- **CHALLENGE**: Continue the post on whether 2009 is following the path of the Great Depression, starting right after its final sentence.

-- start of PROVIDED TEXT --

Is 2009 tracking a 1930 Great Depression scenario?

With more and more major economists predicting recovery sometime later this year, many have forgotten that downside risks remain.  Berner, Roubini, Volcker, Krugman and Bernanke have all come out essentially saying they would not be surprised to see a ‘technical’ recovery at some point later this year.  Robert Gordon has gone as far as to suggest we could be in recovery already – at least in the United States. I too have called for a Q4 or Q1 recovery.  So, is it off to the races?

Hardly.  I don’t have to convince many readers at Credit Writedowns or Naked Capitalism that there is a darker scenario which threatens recovery.  Many of you see this according to preliminary results from a recent poll I conducted. Nevertheless, let me use this post as a reminder of that downside scenario with some commentary from economists.  David Rosenberg is not the only major bearish economist that sees a very troubling economic outlook.

First, a post by Wolfgang Munchau in the FT reveals that much of the economic data of late has actually been disappointing despite the rally in shares and corporate bonds.

Last week, the green shoots shrivelled. In South Korea, China and Germany, exports were declining once again. In the US, the Federal Reserve’s Beige Book said “economic conditions remained weak or deteriorated further during the period from mid-April through May”.

The March signs of revival turned out to be little more than a technical inventory correction, with no change in the underlying trend. The world economy is still contracting, though perhaps not quite as fast as at the start of the year.

As an analysis by economists Barry Eichengreen and Kevin O’Rourke* shows, global industrial output is still on the same trajectory as it was during 1930. The only question is whether we can avoid 1931 and 1932.

Munchau argues we can avoid a 1931 and 1932 scenario only if we see a marked change in the present policy response in major economies.  But, Munchau’s analysis makes one wonder why he finds the situation so dire for the global economy.  Why does Wolfgang Munchau think 2009 is tracking 1930?  The answer comes in the Eichengreen – O’Rourke data he references.  It is truly stunning: when one looks at statistics like industrial production, this downturn is looking as bad as the Great Depression. Here is how it is summarized at the economic site Vox.

The 6 April 2009 Vox column by Barry Eichengreen and Kevin O’Rourke shattered all Vox readership records, with 30,000 views in less than 48 hours and over 100,000 within the week. The authors will update the charts as new data emerges; this updated column is the first, presenting monthly data up to April 2009. (The updates and much more will eventually appear in a paper the authors are writing a paper for Economic Policy.)

New findings:

  • World industrial production continues to track closely the 1930s fall, with no clear signs of ‘green shoots’.
  • World stock markets have rebounded a bit since March, and world trade has stabilised, but these are still following paths far below the ones they followed in the Great Depression.
  • There are new charts for individual nations’ industrial output. The big-4 EU nations divide north-south; today’s German and British industrial output are closely tracking their rate of fall in the 1930s, while Italy and France are doing much worse.

-- end of PROVIDED TEXT --
-- start of ENTRIES SHOWN --

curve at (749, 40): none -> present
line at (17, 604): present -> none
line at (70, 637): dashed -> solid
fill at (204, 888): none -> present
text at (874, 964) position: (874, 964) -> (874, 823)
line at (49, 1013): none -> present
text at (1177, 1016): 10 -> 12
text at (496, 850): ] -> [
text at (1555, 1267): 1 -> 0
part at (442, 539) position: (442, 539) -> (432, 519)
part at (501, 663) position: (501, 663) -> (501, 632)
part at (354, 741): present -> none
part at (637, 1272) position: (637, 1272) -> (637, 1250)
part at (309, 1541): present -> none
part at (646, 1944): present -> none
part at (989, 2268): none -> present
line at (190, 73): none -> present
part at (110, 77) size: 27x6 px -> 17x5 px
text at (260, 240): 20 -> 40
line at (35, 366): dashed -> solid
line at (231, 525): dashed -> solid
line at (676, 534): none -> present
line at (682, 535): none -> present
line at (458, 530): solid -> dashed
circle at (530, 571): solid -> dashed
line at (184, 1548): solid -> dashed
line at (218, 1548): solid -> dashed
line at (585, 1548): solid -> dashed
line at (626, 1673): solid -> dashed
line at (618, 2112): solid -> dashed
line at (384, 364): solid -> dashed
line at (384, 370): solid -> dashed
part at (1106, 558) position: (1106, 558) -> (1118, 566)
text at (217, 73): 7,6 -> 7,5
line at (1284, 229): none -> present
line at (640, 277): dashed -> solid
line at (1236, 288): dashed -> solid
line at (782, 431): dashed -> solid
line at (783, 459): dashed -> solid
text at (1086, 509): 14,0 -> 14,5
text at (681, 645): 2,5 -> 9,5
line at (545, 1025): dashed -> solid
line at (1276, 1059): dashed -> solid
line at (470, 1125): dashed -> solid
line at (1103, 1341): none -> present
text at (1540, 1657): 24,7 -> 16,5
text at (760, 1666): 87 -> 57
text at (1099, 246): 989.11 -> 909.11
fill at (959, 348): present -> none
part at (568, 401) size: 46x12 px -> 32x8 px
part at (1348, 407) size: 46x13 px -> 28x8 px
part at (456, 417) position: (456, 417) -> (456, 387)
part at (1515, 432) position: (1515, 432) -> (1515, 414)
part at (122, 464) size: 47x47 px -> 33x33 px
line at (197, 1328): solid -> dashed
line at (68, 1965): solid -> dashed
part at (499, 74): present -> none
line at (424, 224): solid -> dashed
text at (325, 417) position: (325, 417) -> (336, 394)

-- end of ENTRIES SHOWN --

- **THE ANSWER**:
  • The North Americans (US & Canada) continue to see their industrial output fall approximately in line with what happened in the 1929 crisis, with no clear signs of a turn around.
  • Japan’s industrial output in February was 25 percentage points lower than at the equivalent stage in the Great Depression. There was however a sharp rebound in March.

Now I happened to listen to Barry Eichengreen make his case on Tom Keene’s show at Bloomberg Radio this past Thursday.  The interview makes for interesting listening and it gives you greater granularity on his view for the global economy. I have provided the podcast clip below.  (By the way, if you don’t already subscribe to Keene’s podcast, Bloomberg on the Economy, do it.  They have great guests.  Here is the link.)

I recommend you read the Eichengreen – O’Rourke article (the graphs are amazing). With that as background, the Munchau piece will be more powerful.  Afterwards, have a go and  listen to the Bloomberg podcast.  The combination will leave you with a very good understanding of the downside risk for the global economy.

Enjoy.

Sources
A Tale of Two Depressions – Vox
Optimism is not enough for a global recovery – Wolfgang Munchau, FT
Depression Dynamic Ensues as Markets Revisit 1930s – Eichengreen (March), Bloomberg

7 Comments
  1. Adam Sharp says

    Other than similarities in the timeline of events (we could see similarly-timed crashes), I don’t see many similarities between now and 1930s America. If anything, our current situation is much worse. Early in the depression, they were actually letting big things fail and raising taxes. We’re doing the opposite.

    The whole thing is an interesting experiment involving countless factors and players… Too many for me to judge concretely. I’m betting on inflation though, cause it seems much more politically doable and likely than the alternatives.

    1. Edward Harrison says

      Adam, I agree that there are many differences. Nevertheless, you do point out that there is a lot of downside risk despite the belief that the reflation trade has gained traction. This is certainly what Munchau is pointing out.

  2. d s a says

    a wonderful and illuminating post, Ed [even if disturbing] – glad yours was recommended by a favorite blogger of mine over at kos –
    Q:
    Did I see a recommendation of The Great Depression: An International Disaster of Perverse Economic Policies (Paperback) here?

    I cannot find this rec if it was here earlier.
    Follow up Q –
    on that volume’s summary blurb [over at Amazon] that I find odd:
    “As for the New Deal, Hall and Ferguson argue that except for deposit insurance and gold policy, most of it was irrelevant or counterproductive and contributed only to slowing the recovery after 1933.”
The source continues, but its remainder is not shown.